Black Sunday
- First edition cover
- Author: Thomas Harris
- Language: English
- Genre: Crime novel, Psychological thriller
- Publisher: G.P. Putnam's Sons
- Publication date: 1975
- Publication place: United States
- Media type: Print (hardback)
- Pages: 318
- ISBN: 0-399-11443-2
- OCLC: 1123602
- Dewey Decimal: 813/.5/4
- LC Class: PZ4.H3163 Bl PS3558.A656

= Black Sunday (novel) =

1975 novel by American writer Thomas Harris

Black Sunday is a 1975 novel by American writer Thomas Harris.

The novel is a thriller about a plot by terrorists to commit mass murder during the Super Bowl in New Orleans, and law enforcement efforts to stop them. Harris wrote the novel after watching the 1972 Munich Olympics hostage crisis, where members of the Black September Organization took Israeli athletes hostage and murdered them.

It was the first novel by Harris, and achieved only moderate success until it was sold to Hollywood. The 1977 film adaptation was a moderate critical and financial success, and sparked interest in the novel. Black Sunday is one of the two books by Harris not to involve the serial killer Hannibal Lecter. In his introduction to a new printing of the novel in 2007, Harris states that the driven, focused character of terrorist Dahlia Iyad was an inspiration for and precursor to Clarice Starling in his later Lecter novels.

== Plot ==
Michael Lander is a pilot who flies the Aldrich Blimp over NFL football games to cover them for network television. He is also secretly deranged by years of torture as a prisoner of war in Vietnam, a bitter court martial on his return, and a failed marriage. He longs to commit suicide and to take with him as many as possible of the cheerful, carefree American civilians he sees from his blimp each weekend.

Lander conspires with Dahlia Iyad, an operative from the Palestinian terrorist group Black September, to launch a suicide attack using a bomb composed of plastique and a quarter million flechettes, housed on the underside of the gondola of the blimp, which they will detonate over Tulane Stadium during a Super Bowl between the Miami Dolphins and the Washington Redskins. Dahlia and Black September, in turn, intend the attack as a wake-up call for the American people, to turn their attention and the world's to the plight of the Palestinians.

American and Israeli intelligence, led by Mossad agent David Kabakov and FBI agent Sam Corley, race to prevent the catastrophe. They piece together the path of the explosives into the country, and Dahlia's own movements.

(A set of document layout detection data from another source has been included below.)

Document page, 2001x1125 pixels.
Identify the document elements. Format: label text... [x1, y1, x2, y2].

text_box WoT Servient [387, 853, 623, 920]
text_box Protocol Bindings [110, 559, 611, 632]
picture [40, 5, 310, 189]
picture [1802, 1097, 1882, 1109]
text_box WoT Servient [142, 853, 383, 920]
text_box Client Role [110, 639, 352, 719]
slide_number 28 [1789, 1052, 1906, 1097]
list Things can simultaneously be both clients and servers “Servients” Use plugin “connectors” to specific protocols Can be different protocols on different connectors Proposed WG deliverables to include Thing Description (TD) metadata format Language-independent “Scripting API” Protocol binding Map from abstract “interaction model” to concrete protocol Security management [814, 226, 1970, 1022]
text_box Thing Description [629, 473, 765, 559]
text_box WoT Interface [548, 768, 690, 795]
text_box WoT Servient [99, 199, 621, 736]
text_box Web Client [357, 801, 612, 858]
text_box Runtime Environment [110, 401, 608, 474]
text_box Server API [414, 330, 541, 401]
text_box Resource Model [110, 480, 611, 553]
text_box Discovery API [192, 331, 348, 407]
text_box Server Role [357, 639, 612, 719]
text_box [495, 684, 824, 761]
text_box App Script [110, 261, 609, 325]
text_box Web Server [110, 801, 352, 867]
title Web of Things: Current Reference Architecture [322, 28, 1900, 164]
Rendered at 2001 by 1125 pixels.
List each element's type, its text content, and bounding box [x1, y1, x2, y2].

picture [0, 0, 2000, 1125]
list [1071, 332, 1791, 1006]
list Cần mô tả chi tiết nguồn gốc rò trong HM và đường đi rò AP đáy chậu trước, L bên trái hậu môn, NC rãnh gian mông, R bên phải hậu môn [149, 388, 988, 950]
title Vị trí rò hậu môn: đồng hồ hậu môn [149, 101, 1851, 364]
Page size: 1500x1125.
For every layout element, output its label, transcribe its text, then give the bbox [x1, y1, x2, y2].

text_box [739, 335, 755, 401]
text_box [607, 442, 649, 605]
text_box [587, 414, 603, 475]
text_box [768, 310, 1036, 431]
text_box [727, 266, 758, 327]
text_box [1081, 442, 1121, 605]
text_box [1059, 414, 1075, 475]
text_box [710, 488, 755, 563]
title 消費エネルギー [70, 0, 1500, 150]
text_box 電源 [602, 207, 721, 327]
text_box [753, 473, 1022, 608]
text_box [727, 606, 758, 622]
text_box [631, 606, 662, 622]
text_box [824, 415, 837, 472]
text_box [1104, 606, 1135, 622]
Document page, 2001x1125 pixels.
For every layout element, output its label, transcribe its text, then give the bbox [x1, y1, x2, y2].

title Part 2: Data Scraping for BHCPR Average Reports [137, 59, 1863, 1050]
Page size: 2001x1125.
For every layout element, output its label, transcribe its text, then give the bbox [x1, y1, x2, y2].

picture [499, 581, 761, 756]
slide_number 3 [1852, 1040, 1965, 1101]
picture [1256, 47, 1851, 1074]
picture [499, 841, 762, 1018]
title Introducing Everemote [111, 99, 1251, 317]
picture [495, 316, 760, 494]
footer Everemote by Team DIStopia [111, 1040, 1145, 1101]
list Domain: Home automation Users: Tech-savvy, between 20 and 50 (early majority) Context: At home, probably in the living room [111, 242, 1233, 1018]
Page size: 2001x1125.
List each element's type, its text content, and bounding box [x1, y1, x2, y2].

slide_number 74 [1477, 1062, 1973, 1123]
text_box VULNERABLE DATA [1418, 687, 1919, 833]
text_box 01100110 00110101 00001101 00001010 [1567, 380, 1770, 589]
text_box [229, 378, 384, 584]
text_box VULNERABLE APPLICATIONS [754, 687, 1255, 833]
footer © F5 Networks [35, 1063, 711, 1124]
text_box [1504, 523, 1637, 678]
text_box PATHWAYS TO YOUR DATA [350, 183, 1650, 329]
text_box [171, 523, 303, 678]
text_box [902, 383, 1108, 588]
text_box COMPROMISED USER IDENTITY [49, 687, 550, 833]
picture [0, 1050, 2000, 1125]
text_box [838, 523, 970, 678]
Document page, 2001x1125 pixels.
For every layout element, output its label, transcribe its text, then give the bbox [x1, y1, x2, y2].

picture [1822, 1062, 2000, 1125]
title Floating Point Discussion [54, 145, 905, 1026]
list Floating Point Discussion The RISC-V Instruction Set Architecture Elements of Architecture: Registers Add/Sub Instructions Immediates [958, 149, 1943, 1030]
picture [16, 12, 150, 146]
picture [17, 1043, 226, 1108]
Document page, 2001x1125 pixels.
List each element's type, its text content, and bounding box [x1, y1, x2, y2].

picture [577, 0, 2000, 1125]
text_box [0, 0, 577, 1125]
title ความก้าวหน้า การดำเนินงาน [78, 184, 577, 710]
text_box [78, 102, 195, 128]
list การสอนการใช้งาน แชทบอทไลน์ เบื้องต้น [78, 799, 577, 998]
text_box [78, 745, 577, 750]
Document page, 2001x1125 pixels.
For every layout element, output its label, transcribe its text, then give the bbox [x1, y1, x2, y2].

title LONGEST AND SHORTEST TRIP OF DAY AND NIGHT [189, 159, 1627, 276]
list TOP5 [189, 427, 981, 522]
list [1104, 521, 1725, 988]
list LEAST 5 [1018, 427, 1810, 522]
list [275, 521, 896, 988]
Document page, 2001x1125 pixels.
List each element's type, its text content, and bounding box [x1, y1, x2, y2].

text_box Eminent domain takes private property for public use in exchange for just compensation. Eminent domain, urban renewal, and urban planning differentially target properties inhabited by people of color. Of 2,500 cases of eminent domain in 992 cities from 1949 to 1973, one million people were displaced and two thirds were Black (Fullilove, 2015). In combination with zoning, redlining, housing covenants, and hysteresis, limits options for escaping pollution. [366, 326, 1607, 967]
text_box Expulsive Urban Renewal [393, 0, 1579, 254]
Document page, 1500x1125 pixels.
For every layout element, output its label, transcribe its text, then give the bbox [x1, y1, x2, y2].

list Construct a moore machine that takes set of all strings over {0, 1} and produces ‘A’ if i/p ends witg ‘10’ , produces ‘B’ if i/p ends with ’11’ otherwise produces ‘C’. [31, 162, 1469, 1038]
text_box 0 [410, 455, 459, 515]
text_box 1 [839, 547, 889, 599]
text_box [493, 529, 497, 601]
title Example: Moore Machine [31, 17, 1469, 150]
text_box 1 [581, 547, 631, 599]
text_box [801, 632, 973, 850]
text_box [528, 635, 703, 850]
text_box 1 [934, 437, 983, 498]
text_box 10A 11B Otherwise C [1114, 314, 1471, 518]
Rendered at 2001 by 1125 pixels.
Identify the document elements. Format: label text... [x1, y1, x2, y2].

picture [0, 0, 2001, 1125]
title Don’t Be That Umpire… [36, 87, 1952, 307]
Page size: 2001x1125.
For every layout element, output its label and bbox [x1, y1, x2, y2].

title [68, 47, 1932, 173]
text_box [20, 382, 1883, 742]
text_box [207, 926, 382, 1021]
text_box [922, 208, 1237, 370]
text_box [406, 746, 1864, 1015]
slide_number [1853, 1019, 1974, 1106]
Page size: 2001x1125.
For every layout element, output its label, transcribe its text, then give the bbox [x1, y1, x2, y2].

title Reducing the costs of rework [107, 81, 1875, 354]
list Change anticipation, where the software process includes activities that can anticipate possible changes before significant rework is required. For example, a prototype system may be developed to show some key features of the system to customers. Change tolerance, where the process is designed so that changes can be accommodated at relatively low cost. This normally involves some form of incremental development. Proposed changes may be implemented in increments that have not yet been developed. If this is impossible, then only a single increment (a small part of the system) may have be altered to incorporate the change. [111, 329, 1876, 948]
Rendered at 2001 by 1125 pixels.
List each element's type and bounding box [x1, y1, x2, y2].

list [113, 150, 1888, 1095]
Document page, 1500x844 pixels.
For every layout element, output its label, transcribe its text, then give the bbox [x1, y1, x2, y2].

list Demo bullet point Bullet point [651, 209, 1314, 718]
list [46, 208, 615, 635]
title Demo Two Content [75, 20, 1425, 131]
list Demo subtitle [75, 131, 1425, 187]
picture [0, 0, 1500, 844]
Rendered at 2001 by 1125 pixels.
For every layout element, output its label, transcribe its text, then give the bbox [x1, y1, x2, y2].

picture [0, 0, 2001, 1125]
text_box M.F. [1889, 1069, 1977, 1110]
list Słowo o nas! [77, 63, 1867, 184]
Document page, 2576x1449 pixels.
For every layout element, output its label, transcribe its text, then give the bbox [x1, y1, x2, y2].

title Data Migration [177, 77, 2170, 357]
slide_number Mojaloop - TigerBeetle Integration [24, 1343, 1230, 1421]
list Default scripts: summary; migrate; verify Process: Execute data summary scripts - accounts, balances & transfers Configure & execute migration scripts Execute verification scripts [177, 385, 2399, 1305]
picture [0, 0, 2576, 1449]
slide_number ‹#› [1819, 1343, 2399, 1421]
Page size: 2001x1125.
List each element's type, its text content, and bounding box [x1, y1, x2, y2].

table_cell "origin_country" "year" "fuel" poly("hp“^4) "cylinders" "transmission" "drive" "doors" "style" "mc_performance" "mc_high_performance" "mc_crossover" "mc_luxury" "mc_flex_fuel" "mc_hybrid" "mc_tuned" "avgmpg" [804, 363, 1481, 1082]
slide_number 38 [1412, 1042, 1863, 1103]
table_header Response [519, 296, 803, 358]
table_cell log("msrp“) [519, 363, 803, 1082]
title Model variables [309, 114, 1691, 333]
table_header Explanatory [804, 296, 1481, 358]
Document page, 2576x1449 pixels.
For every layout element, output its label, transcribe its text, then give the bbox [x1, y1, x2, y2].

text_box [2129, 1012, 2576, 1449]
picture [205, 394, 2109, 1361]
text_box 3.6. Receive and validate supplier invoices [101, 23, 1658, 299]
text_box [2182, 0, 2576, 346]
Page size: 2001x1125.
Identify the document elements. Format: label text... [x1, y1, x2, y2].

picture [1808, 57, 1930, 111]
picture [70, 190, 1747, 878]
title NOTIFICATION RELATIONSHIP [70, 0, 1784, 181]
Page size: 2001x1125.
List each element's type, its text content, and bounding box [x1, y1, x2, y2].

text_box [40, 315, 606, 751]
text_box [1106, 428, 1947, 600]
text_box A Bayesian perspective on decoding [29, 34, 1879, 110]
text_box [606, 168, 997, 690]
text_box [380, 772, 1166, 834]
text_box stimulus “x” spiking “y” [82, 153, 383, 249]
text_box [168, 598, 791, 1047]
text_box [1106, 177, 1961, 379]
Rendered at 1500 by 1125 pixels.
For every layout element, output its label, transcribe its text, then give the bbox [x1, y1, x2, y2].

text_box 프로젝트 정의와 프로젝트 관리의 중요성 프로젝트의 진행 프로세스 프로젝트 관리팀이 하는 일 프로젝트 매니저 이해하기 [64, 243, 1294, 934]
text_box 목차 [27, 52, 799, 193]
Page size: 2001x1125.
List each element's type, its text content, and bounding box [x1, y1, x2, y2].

In the novel's conclusion, the bomb-carrying blimp is chased by helicopters as it approaches the packed stadium. The blimp manages to crash into the stadium, causing mass panic and destruction, but Kabakov's helicopter manages to pull the blimp out of the packed stadium just seconds before the weapon detonates over the Mississippi River. The explosion kills hundreds, including Kabakov, but thanks to their efforts they manage to prevent the death of tens of thousands more people.

==Film adaptation==

In 1977, a film was made based on the novel starring Robert Shaw and Bruce Dern and directed by John Frankenheimer.
The following is a list of elements of the novel that were changed for the movie:
- The Super Bowl is moved from a fictional matchup between Miami and Washington in New Orleans' Tulane Stadium (the two teams had met in a Super Bowl in the 1970s, but that was Super Bowl VII which took place at the Los Angeles Memorial Coliseum) to the actual Super Bowl X between the Pittsburgh Steelers and Dallas Cowboys in Miami's Orange Bowl.
- The fictional "Aldrich" blimp in the novel, is replaced by the genuine Goodyear blimp in the film.
- Moshevsky is not killed in the novel, and is the last character depicted as he boards his flight back to Israel.
- Kabakov and Agent Corley are both killed in the explosion of the blimp in the novel, but both survive in the film.
- Mohammed Fasil is arrested and Moshevsky brings him to be tried for his masterminding of the Munich Massacre at the end of the book. In the film, Fasil is killed by Kabakov when his Miami location is discovered.
- The novel states that "the final casualty list totaled 512", including 14 deaths at the stadium. The movie implies that, while there were certainly injuries and probably deaths in the stadium during the panicked chaos when the blimp was flown in, the dirigible was dragged quickly and far enough away from the location to ultimately explode all of its deadly ordnance into the Atlantic Ocean and not cause casualties there.